“Silver Bullet” de Stephen King est soit le pire film jamais réalisé à partir d’une histoire de Stephen King, soit le plus drôle”, explique Roger Ebert. a ouvert sa revue pour le film de Dan Attias de 1985. Ebert a traité cette adaptation d’horreur comme une parodie de genre qui a pris le talent de King pour l’horreur des petites villes et l’a transformé en quelque chose d’involontairement hilarant. Cela peut sembler étrange si vous n’avez pas vu “Silver Bullet”, car la nouvelle de King – intitulée “Le cycle du loup-garou” – s’ouvre sur une série de meurtres vicieux et sur la façon dont Marty Coslaw, traumatisé, est façonné par ces événements macabres. À quel point une adaptation doit-elle être erronée pour transformer un scénario aussi sombre en une comédie hilarante ? Il s’avère que le film d’Attias a été troublé dès le départ, avec Don Coscarelli a quitté ses fonctions de réalisateur après que le producteur ait ignoré les notes méticuleuses de King pendant la production.

Mis à part les conflits en coulisses, “Silver Bullet” est une version déconcertante de l’intrigante horreur du loup-garou de King, car elle joue dans tous les clichés des films de monstres tout en ignorant la cohérence narrative. Mais cela n’a pas empêché Ebert de lui attribuer la note de trois étoiles sur quatre (!), car le film a réussi à le faire rire à plusieurs reprises :

“Je sais que l’on peut démontrer à quel point “Silver Bullet” est mauvais. Je suis d’accord. C’est mauvais. Mais ce n’est pas systématiquement mauvais. Il est mauvais à sa manière incroyablement insipide et insensée – si mauvais, je pense que chaque rire a été mis avec amour, à la main (…) Si vous en avez assez des films d’horreur en général et de Stephen King en particulier, ce film est fait pour vous. Si vous avez un goût impeccable et des normes artistiques élevées, pourquoi avez-vous lu jusqu’ici en premier lieu ? “

Cela semble juste. Les problèmes qui affligent « Silver Bullet » sont évidents, mais est-il vraiment aussi drôle que le prétend Ebert ?
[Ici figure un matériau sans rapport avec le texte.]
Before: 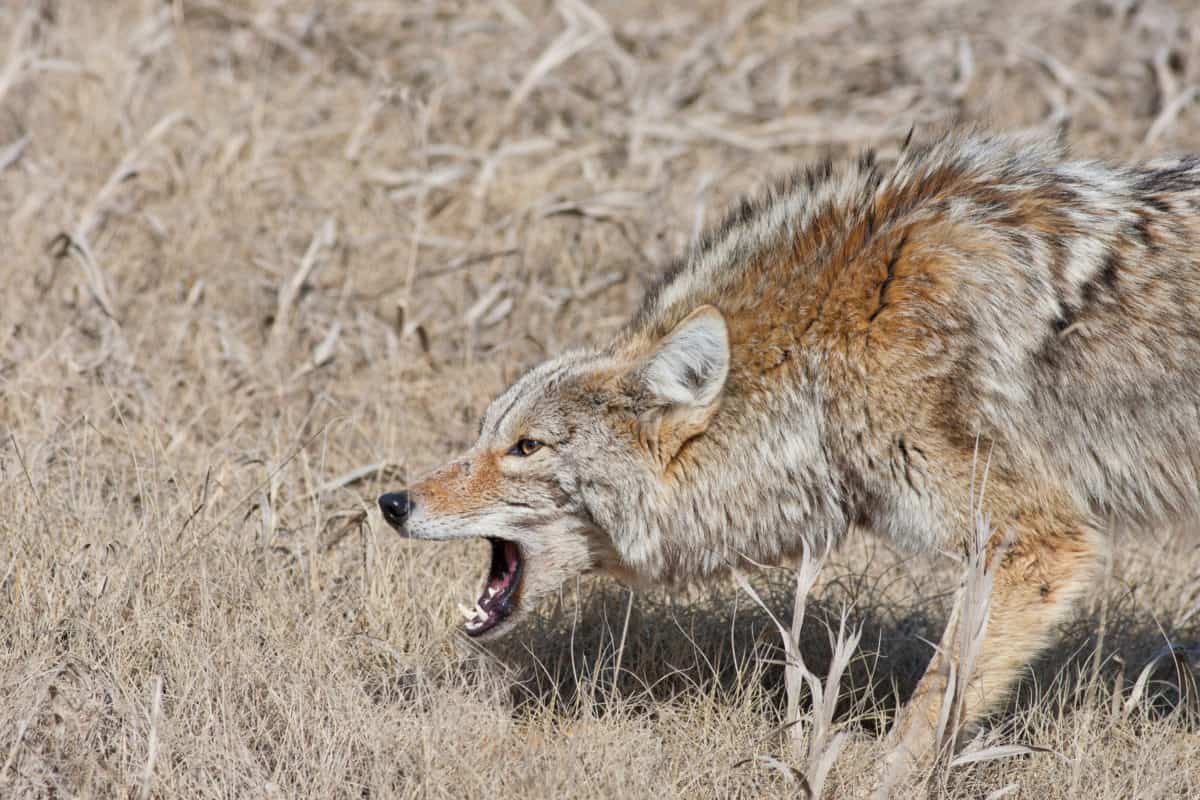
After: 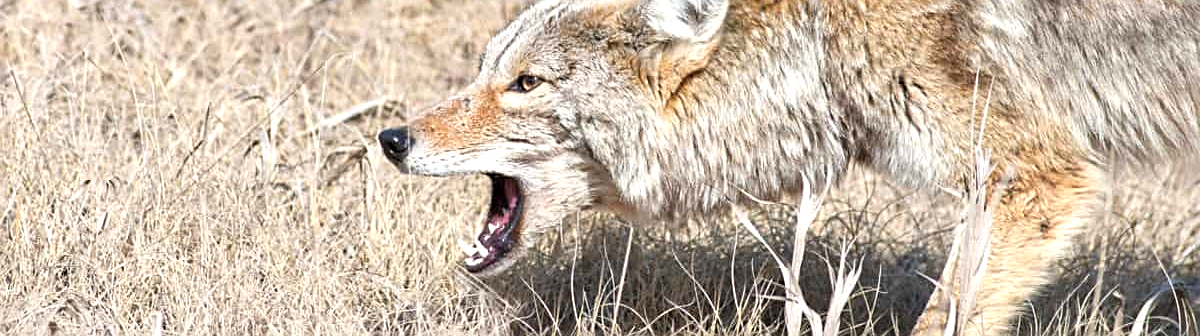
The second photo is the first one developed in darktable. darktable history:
exposure: exposure 0.785 EV, compensate highlight preservation false
sharpen: on, module defaults
crop: top 45.551%, bottom 12.262%
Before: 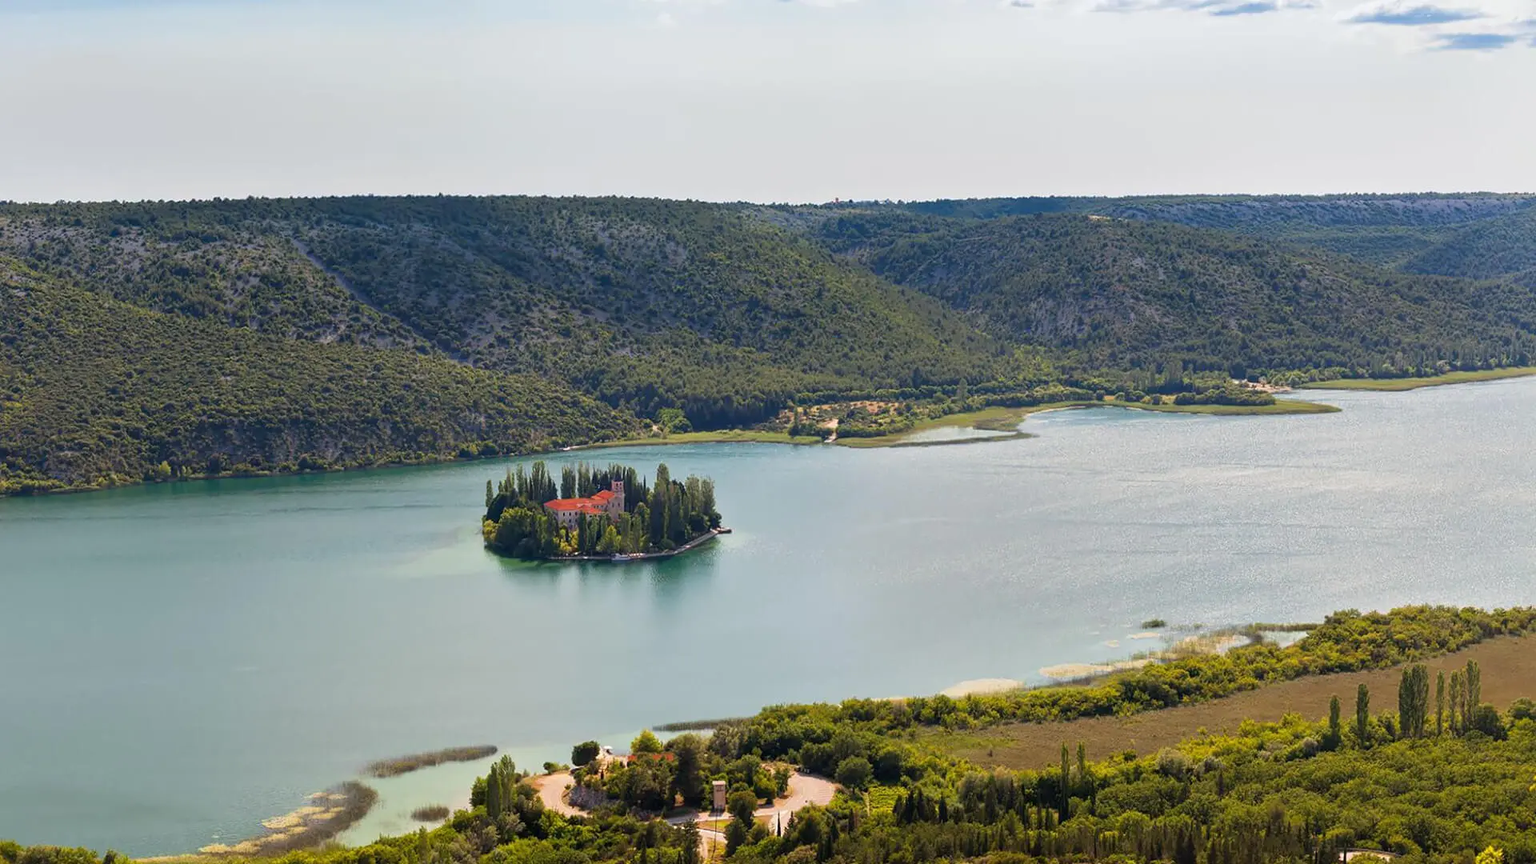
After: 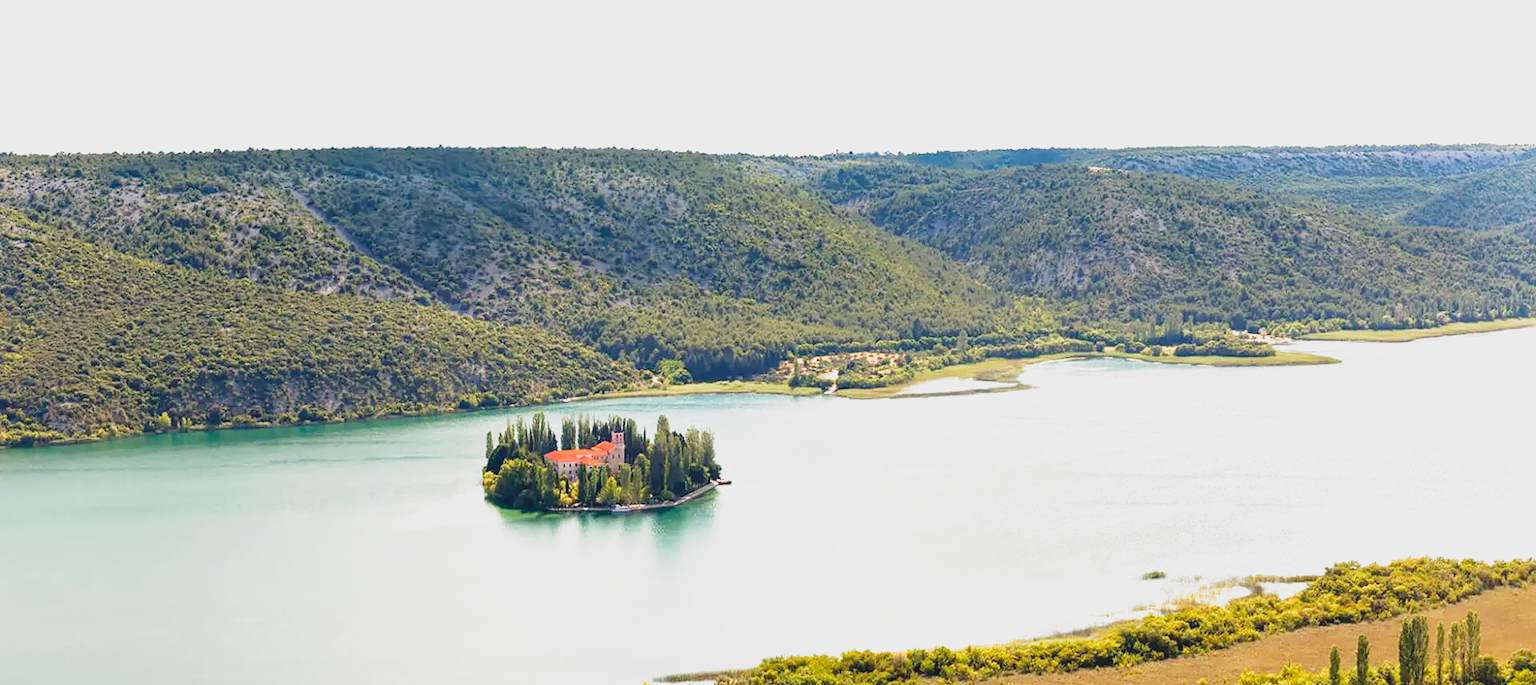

Le ton ringard et les costumes de Silver Bullet peuvent parfois être très amusants

Spoilers pour “Silver Bullet” à venir.

La clé pour profiter de “Silver Bullet” est de jeter les attentes sérieuses (ou toute attente) par la fenêtre. L’incohérence tonale du film prend des allures de rêve fiévreux au moment où les meurtres commencent, où nous voyons un enfant se faire mutiler par une menace invisible parce qu’il faisait voler un cerf-volant la nuit. Il y a une teinte absurde dans ces événements objectivement sinistres, surtout lorsque nous sommes présentés à Red, un alcoolique enragé (Gary Busey), dont les dialogues improvisés sont la principale source de l’humour involontaire du film. Red est l’oncle trop réactif de Marty (Corey Haim), et il passe son temps à réprimander son neveu de 10 ans et à dire des choses comme “Saint Palomino, chauve et chauve!” La plupart des dialogues du film sont du même style, alternant entre des dialogues légèrement ringards et tout ce que Red choisit de crier quand on s’y attend le moins.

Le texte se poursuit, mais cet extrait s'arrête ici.